Version 0.11.0 (22 Dec 2017)
- The submodule 'standardise' is renamed. The new name is 'preprocessing'.
The submodule 'standardise' will get deprecated in a next version. - Deprecation errors were not visible for many users. In this version, the
errors are better visible. - Improved and new logs for indexing, comparing and classification.
- Faster comparing of string variables. Thanks Joel Becker.
- Changes make it possible to pickle Compare and Index objects. This makes it
easier to run code in parallel. Tests were added to ensure that pickling
remains possible. - Important change. MultiIndex objects with many record pairs were split into
pieces to lower memory usage. In this version, this automatic splitting is
removed. Please split the data yourself. - Integer indexing. Blog post will follow on this.

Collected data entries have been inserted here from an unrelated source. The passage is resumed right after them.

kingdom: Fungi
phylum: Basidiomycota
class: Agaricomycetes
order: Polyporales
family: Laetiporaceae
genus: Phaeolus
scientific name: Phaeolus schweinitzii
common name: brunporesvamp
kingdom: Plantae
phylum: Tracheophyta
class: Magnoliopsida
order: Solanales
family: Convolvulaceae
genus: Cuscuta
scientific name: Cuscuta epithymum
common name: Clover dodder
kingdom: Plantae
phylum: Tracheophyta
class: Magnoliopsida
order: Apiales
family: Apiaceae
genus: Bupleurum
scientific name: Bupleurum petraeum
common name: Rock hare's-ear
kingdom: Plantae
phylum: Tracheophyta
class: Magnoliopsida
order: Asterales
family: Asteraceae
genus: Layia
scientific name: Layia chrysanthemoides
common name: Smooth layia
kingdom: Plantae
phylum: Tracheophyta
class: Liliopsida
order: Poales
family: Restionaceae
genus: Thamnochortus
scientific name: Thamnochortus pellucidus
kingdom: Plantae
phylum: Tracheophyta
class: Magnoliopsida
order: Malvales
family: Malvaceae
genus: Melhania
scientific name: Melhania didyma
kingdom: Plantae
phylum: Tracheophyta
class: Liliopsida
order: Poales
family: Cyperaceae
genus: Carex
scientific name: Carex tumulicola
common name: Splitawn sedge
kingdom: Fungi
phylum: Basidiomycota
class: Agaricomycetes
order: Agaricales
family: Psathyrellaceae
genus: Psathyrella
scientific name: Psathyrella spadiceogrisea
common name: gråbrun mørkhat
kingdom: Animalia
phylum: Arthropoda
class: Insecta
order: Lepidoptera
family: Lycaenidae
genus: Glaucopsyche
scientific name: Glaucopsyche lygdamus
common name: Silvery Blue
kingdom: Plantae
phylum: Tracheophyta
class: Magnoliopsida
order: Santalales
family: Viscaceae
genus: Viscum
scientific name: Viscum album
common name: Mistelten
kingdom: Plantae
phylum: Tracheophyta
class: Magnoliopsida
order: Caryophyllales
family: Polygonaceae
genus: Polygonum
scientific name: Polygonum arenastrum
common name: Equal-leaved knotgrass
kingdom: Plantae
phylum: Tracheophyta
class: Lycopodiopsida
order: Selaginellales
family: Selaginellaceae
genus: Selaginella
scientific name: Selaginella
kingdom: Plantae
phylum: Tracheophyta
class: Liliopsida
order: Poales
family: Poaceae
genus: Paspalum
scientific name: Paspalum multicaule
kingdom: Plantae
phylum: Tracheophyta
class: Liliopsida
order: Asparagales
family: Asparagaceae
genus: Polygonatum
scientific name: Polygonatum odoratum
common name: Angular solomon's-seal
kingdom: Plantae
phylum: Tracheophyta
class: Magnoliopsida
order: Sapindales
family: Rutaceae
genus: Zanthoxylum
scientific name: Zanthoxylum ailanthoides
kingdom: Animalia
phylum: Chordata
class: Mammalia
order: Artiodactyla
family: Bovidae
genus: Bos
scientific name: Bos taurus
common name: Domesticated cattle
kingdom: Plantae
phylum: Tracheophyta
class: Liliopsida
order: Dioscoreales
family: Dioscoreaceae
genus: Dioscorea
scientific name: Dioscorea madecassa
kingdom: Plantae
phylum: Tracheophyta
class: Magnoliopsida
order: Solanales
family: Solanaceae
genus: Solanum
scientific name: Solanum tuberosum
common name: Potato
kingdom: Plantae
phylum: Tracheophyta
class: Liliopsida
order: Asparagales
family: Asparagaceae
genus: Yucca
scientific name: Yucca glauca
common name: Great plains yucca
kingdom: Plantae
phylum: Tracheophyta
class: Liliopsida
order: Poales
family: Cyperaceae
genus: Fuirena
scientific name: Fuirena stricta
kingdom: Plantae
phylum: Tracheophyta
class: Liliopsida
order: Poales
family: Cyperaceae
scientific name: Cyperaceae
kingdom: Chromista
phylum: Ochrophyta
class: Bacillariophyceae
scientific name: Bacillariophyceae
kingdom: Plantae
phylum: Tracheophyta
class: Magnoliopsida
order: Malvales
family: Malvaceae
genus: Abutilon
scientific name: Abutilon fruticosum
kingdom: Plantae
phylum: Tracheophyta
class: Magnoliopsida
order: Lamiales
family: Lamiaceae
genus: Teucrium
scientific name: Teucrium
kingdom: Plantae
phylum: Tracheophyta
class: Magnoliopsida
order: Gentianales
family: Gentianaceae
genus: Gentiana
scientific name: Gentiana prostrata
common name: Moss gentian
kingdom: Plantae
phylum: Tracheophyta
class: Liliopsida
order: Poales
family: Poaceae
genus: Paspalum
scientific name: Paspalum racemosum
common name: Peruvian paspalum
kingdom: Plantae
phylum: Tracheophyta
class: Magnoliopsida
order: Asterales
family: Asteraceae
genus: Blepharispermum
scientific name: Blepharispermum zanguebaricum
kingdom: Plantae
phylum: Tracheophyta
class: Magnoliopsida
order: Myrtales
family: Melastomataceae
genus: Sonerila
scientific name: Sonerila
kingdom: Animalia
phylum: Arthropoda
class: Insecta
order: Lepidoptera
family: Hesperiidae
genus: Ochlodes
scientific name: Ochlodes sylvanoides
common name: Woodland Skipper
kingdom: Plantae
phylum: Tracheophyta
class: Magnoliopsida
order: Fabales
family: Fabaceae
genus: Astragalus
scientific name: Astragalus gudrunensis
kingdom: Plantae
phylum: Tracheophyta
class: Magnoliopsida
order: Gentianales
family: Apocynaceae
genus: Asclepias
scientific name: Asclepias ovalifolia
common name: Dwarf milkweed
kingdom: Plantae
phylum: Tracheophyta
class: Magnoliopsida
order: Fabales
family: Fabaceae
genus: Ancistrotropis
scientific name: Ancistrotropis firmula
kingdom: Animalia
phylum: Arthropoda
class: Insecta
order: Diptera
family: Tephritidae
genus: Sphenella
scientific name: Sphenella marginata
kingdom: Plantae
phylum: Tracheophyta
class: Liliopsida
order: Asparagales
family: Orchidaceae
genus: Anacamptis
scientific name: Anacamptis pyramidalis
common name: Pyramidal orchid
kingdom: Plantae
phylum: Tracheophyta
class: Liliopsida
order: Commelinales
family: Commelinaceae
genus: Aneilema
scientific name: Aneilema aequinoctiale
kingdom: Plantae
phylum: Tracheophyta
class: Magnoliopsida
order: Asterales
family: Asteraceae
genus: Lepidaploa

- The metrics submodule has changed heavily. This will break with the previous
version. - repr() and str() will return informative information for index and compare
objects. - It is possible to use abbreviations for string similarity methods. For example
'jw' for the Jaro-Winkler method. - The FEBRL dataset loaders can now return the true links as a
pandas.MultIndex for each FEBRL dataset. This option is disabled by default.
See the FEBRL datasets for details. - Fix issue with automatic recognision of license on Github.
- Various small improvements.
Note: In the next release, the Pairs class will get removed. Migrate now.